Yuğ Töreni
İslam öncesi Türk toplumlarında uygulanan cenaze törenlerinin temeli Şamanizm’de aranmalıdır. Eski Türk Şamanizmine göre ölen kişinin ruhunun insanlara zarar vermesini önlemek için “yuğ” törenleri yapılırdı ve törenin ardından “ölü aşı” adı verilen yemek ikram edilirdi. Ölen kişinin ruhunu teselli etmek için verilen bu yemek, sadece yaşayanlara değil, ölenlere de ikram edilirdi. Eski Türklerde cenaze törenine “yuğ” veya “yoğ” adı verilirken, o törende söylenen sözlere “yuğ” adı veriliyordu. İslam öncesi Türk devletlerinde, hayatını yeni kaybeden kişinin, ahiret dedikleri şeye alışık olmadığı için ailesini, arkadaşlarını ve hayvanlarını da yanına almaya çalışacağına inanılırdı. Bu nedenle ölenlere “ye iç bize ve hayvanlarımıza dokunma” denildi. Bunun nedeni merhumun muhtemelen törende hazır bulunmasıydı. Yugi’nin yas törenleri ağlama, yüz yırtma, saç kesme ve atları çalıştırma gibi bir dizi uygulamayı içeriyordu. Ölen kişinin vefatından sonraki 3, 7, 20, 40 ve 52. günlerde ölü aşı adı verilen yemek ikram edilir. Sonraki günlerde ve ölüm yıldönümünde verildi.

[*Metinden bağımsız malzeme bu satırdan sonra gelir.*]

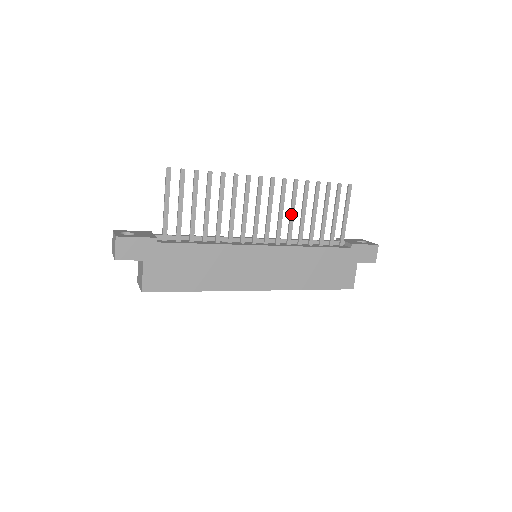
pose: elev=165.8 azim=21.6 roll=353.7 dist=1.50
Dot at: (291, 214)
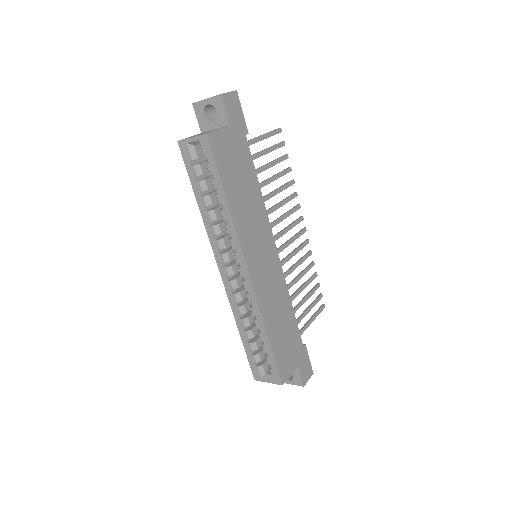
Dot at: (296, 265)
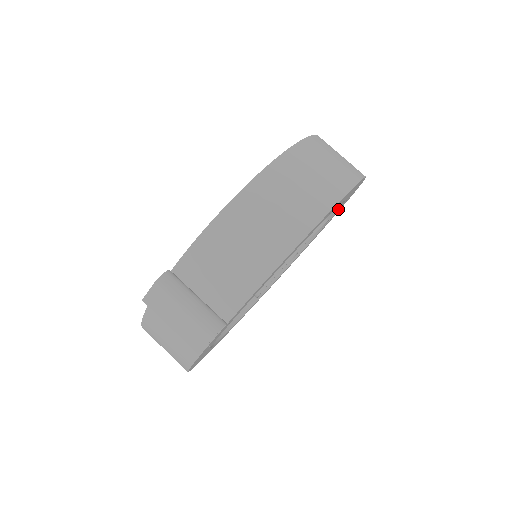
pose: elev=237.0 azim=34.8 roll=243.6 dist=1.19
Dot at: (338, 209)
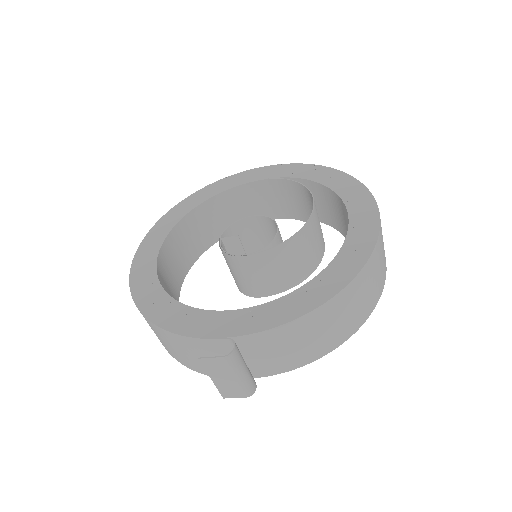
Dot at: occluded
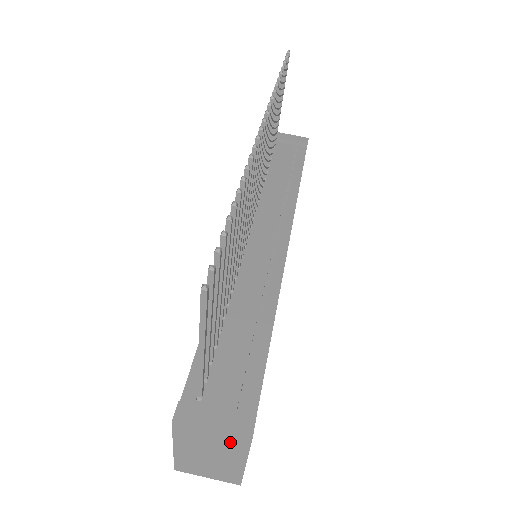
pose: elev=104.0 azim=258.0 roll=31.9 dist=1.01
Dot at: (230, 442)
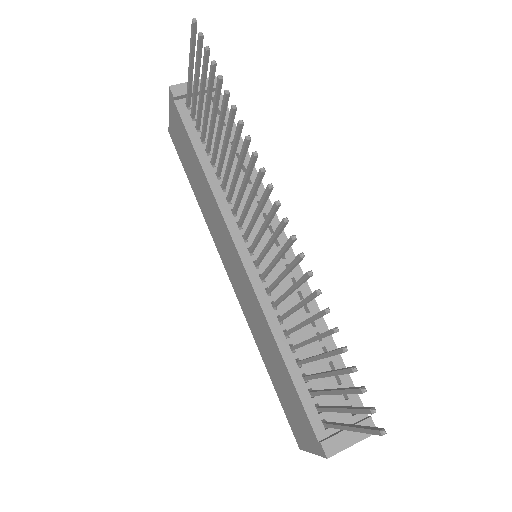
Dot at: occluded
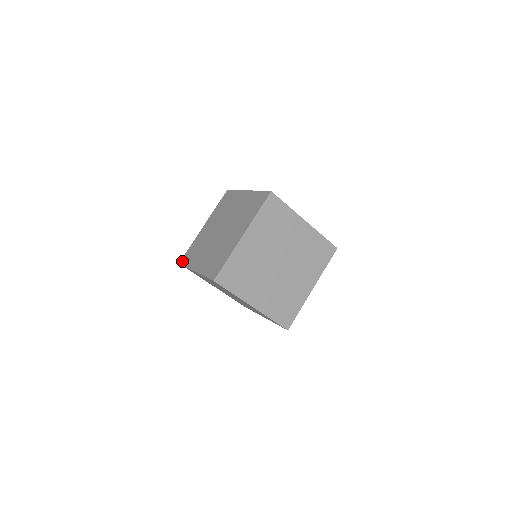
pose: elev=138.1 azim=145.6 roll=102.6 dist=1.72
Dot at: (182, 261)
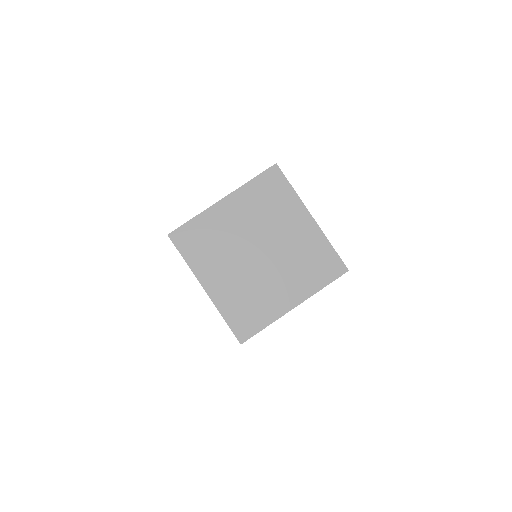
Dot at: occluded
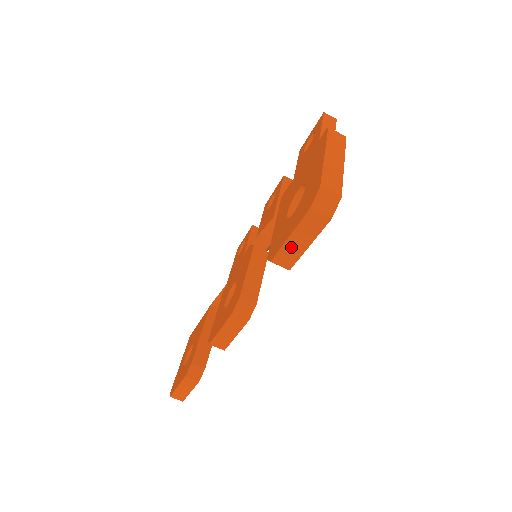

Yoğ (ölü aşı) (yug /yog) terimi, Eski Türkçede aş anlamının yanı sıra matem anlamına da gelmekte olup bu terimlere ilk defa Orhun Yazıtlarında rastlanmaktadır. Gerek Divânü Lugati’t Türk’te gerekse Kutadgu Bilig’de “yog”; matem, yas şeklinde geçmektedir. Bu törenlerde ölen kişinin ardından söylenen sözlere de sagu (ağıt) denilmektedir. Hemen hemen tüm Türk toplumlarında ağıt geleneği vardı.